Copy out the text read from every page in the listing below, line for line and unchanged, leaving the pictures out.

━━━ Recorded data

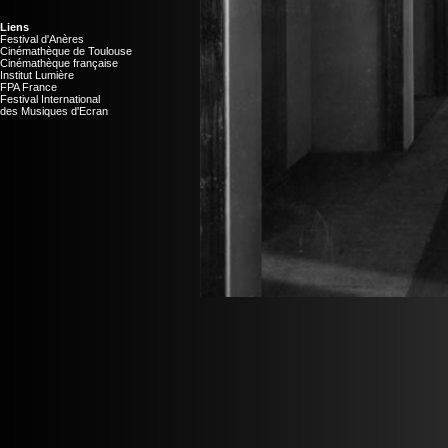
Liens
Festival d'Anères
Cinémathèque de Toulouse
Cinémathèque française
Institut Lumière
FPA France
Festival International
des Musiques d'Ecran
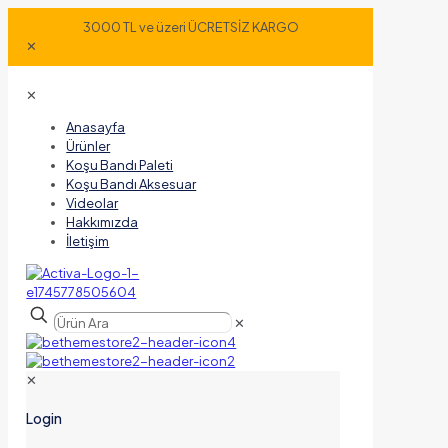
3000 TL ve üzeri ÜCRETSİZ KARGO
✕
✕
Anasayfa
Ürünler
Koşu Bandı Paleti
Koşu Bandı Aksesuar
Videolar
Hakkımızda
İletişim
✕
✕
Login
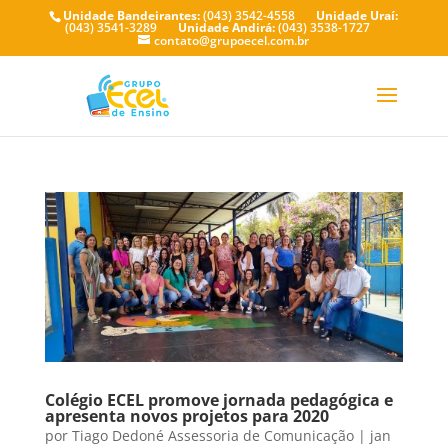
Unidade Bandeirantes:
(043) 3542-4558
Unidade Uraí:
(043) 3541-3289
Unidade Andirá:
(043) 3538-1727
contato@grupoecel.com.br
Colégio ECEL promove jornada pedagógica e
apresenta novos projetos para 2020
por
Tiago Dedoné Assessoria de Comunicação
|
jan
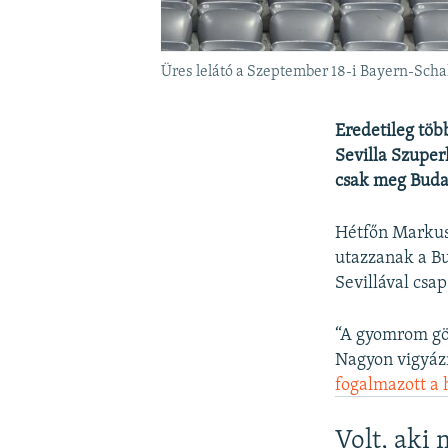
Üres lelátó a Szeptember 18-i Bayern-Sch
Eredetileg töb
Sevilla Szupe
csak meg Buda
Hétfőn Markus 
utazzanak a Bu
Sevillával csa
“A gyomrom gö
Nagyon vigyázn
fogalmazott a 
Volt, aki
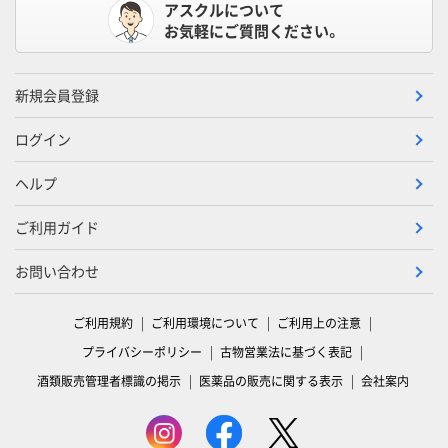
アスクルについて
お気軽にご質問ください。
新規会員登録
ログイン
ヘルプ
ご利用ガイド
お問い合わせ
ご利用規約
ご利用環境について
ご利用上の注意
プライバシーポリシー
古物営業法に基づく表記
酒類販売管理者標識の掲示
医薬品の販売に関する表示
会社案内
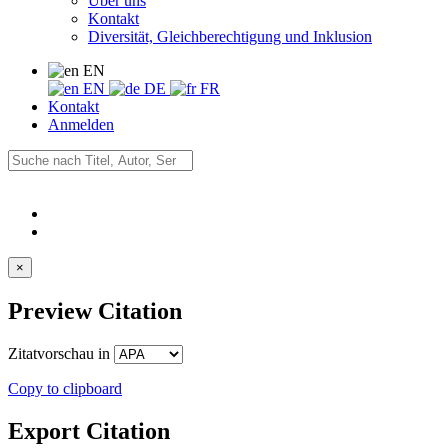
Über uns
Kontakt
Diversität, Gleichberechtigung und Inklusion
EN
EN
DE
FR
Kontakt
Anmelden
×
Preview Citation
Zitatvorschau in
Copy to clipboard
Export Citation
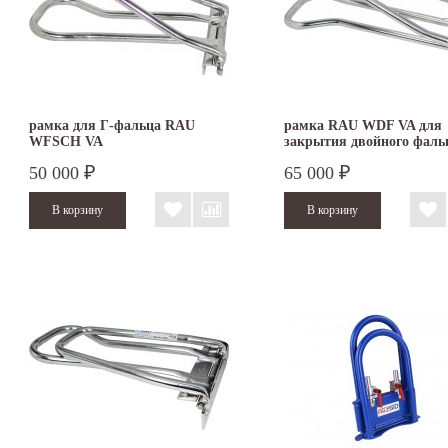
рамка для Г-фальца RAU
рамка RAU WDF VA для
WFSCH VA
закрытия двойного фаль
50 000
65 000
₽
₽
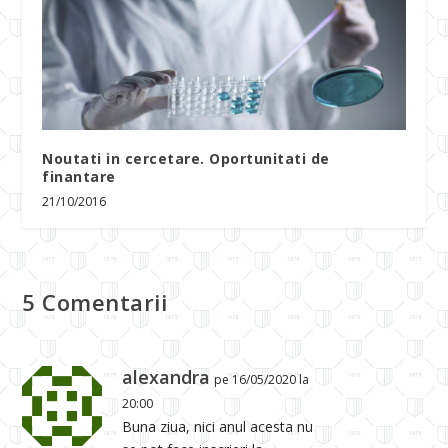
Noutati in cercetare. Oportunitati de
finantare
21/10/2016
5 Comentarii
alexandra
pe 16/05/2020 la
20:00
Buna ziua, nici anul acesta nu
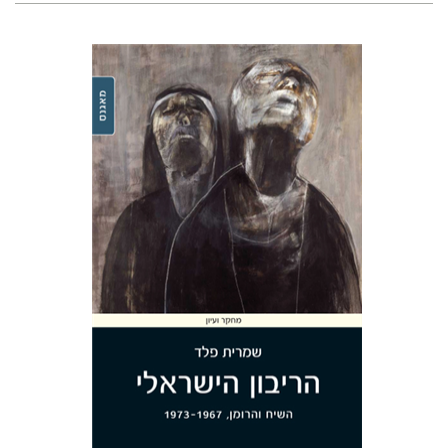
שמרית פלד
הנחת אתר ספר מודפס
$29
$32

━━━━━━

Expected answer ->
Liens
Festival d'Anères
Cinémathèque de Toulouse
Cinémathèque française
Institut Lumière
FPA France
Festival International
des Musiques d'Ecran
3000 TL ve üzeri ÜCRETSİZ KARGO
✕
✕
Anasayfa
Ürünler
Koşu Bandı Paleti
Koşu Bandı Aksesuar
Videolar
Hakkımızda
İletişim
✕
✕
Login
Unidade Bandeirantes:
(043) 3542-4558
Unidade Uraí:
(043) 3541-3289
Unidade Andirá:
(043) 3538-1727
contato@grupoecel.com.br
Colégio ECEL promove jornada pedagógica e
apresenta novos projetos para 2020
por
Tiago Dedoné Assessoria de Comunicação
|
jan
Üres lelátó a Szeptember 18-i Bayern-Sch
Eredetileg töb
Sevilla Szupe
csak meg Buda
Hétfőn Markus 
utazzanak a Bu
Sevillával csa
“A gyomrom gö
Nagyon vigyázn
fogalmazott a 
Volt, aki
アスクルについて
お気軽にご質問ください。
新規会員登録
ログイン
ヘルプ
ご利用ガイド
お問い合わせ
ご利用規約
ご利用環境について
ご利用上の注意
プライバシーポリシー
古物営業法に基づく表記
酒類販売管理者標識の掲示
医薬品の販売に関する表示
会社案内
Über uns
Kontakt
Diversität, Gleichberechtigung und Inklusion
EN
EN
DE
FR
Kontakt
Anmelden
×
Preview Citation
Zitatvorschau in
Copy to clipboard
Export Citation
рамка для Г-фальца RAU
рамка RAU WDF VA для
WFSCH VA
закрытия двойного фаль
50 000
65 000
₽
₽
Noutati in cercetare. Oportunitati de
finantare
21/10/2016
5 Comentarii
alexandra
pe 16/05/2020 la
20:00
Buna ziua, nici anul acesta nu
שמרית פלד
הנחת אתר ספר מודפס
$29
$32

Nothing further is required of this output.